__Extracted records__
- - -

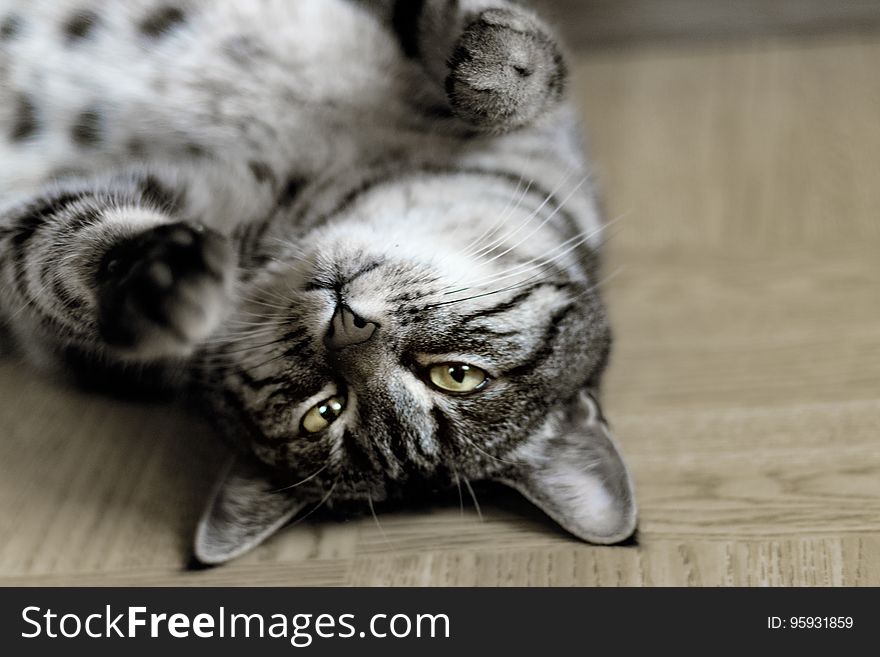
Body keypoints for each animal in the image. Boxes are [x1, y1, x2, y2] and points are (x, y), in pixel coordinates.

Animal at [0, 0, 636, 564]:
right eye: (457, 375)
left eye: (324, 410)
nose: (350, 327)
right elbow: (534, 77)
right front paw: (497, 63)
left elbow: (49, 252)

- - -

__THE PROBLEM__
Without including any pictures, copy every line above exactly.

__TASK RESPONSE__
Body keypoints for each animal in the image. Boxes are [x1, y1, x2, y2] and points are (x, y), in pixel coordinates.

Animal at [0, 0, 636, 564]:
right eye: (457, 375)
left eye: (324, 410)
nose: (350, 327)
right elbow: (534, 77)
right front paw: (497, 63)
left elbow: (49, 252)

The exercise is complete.